I am no finance expert. I mostly learnt a few things on my own by reading a few books. So when you read this blog, remember this is not investment advice
The Indian stock markets have been on a tear recently. In fact the NiftySmallCap Index is at an all time high even as the benchmark indices Nifty50 and BSE Sensex are at all time highs. This is in stark contrast to prevailing news media coverage of suffering due to covid19. The NiftySmallCap250 Index was at its all time high level of 7568 last seen in Jan 2018. Many could argue that the small cap companies were extremely frothy around that time. After a correction of almost 60% (!!) from the peak, the index recently, during these times of Covid19, the index has passed the earlier and is now at 8000. Whenever Small Caps go up, my experience suggests that retail investors have started to load into them. Typically, this has been a decent predictor of market tops.
The news media job is to report facts on ground and there is no doubt of immense suffering due to Covid-19 at individual family level as well as entire country level. People are sick, at the peak of the crisis, hospital beds were unavailable, key medicines were unavailable and surely many deaths have happened. I for one would argue that most numbers are under reported and many more families may be bearing the brunt of the pandemic.
During times like these when most of the nation is at home due to various versions of curfew imposed across the country, it would seem difficult and possibly insensitive to our people that finance folks are rejoicing and making money. What explains this?
Is it possible that markets are frothy and hence we are poised for a downward draft? Amongst my family members and a few friends, many consider me to be better in world of finance than them (!) and seek advice if they should sell their stocks or if now is the time to do SIP vs lump-sum investments considering “unbelievable” index levels.
I am bullish on Indian stocks from here. In general I am bullish (I think that must be part of make up of any person investing in stocks; having hopes and thinking of a better future). I do expect Indian stocks to continue to go up from here.
Forecasting is tough but I will go out on a limb and claim that next 10years stocks returns will average ~12% p.a from here.
To build a forecasting model, I use the data available at niftyindices.com on PE/PB/Dividend Yield as against the total returns. We shall use Nifty500 for our reference here.
Just using the Book to Price Ratio (inverse of Price to Book Ratio), we see that it has pretty decent forecasting power . The R2 =0.72. We can try with the other ratios as well.
Quite clearly the BP ratio has the best explanatory power but others also do provide some evidence that current valuations can predict future returns.
Assuming we can stretch it and run a regression to fit the models, we arrive at a simplistic model as follows:
Future 10Y Nifty500 Yield = 0.0751 + -1.55455 * EP + 0.210854 * BP + 4.840427 * DP
This gives us a model fit of ~82%.
The past is never a predictor of future but the t-stats of the coefficients run in the regression tell us that we can have some confidence.This is effectively based on only 10 years of data. So it can be woefully data deficient and will need many more years to further (in)validate the model
How has this forcefully fit question worked to predict the returns in the past?

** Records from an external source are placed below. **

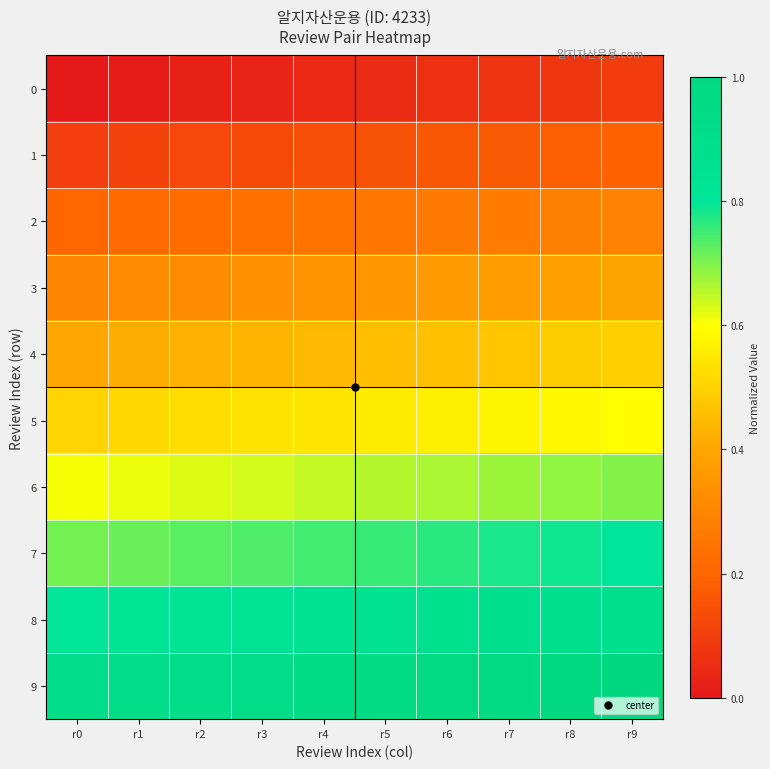

Reading left to right, list all the values displayed in this chart.

0: r0=0.0	r1=0.0	r2=0.0	r3=0.0	r4=0.0	r5=0.1	r6=0.1	r7=0.1	r8=0.1	r9=0.1
1: r0=0.1	r1=0.1	r2=0.1	r3=0.1	r4=0.1	r5=0.2	r6=0.2	r7=0.2	r8=0.2	r9=0.2
2: r0=0.2	r1=0.2	r2=0.2	r3=0.2	r4=0.2	r5=0.3	r6=0.3	r7=0.3	r8=0.3	r9=0.3
3: r0=0.3	r1=0.3	r2=0.3	r3=0.3	r4=0.3	r5=0.4	r6=0.4	r7=0.4	r8=0.4	r9=0.4
4: r0=0.4	r1=0.4	r2=0.4	r3=0.4	r4=0.4	r5=0.5	r6=0.5	r7=0.5	r8=0.5	r9=0.5
5: r0=0.5	r1=0.5	r2=0.5	r3=0.5	r4=0.5	r5=0.6	r6=0.6	r7=0.6	r8=0.6	r9=0.6
6: r0=0.6	r1=0.6	r2=0.6	r3=0.6	r4=0.6	r5=0.7	r6=0.7	r7=0.7	r8=0.7	r9=0.7
7: r0=0.7	r1=0.7	r2=0.7	r3=0.7	r4=0.7	r5=0.8	r6=0.8	r7=0.8	r8=0.8	r9=0.8
8: r0=0.8	r1=0.8	r2=0.8	r3=0.8	r4=0.8	r5=0.9	r6=0.9	r7=0.9	r8=0.9	r9=0.9
9: r0=0.9	r1=0.9	r2=0.9	r3=0.9	r4=0.9	r5=1.0	r6=1.0	r7=1.0	r8=1.0	r9=1.0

Above graph is difference in actual returns vs forecast returns over 10Y. Positive number means, model has forecast it on the lower end whereas a negative number means the model has predicted higher returns than actually realized. Note that data ends in May 2011 as returns data post that will be realized hereon.
As can be seen, the difference between realized vs forecast returns is pretty wide of -6% to 4%. Let us use these limits as our boundary ranges and see what we can expect.
Using current valuation levels, model predicts future returns = ~12%. Instead of a point estimate, let us add the known issues of how bad the model can be and we are at 6%-16% from here to May 2031.
Given that currently GILT will yield ~6%, the lower end of the future returns being 6% seems like a good bet (at least for me).
P.S: I am not stock researcher/finance expert. Stocks are very risky assets and I may be 100% wrong in my forecasts.This blog is more a diary for me rather than investment advice. Please speak to your advisor before doing anything.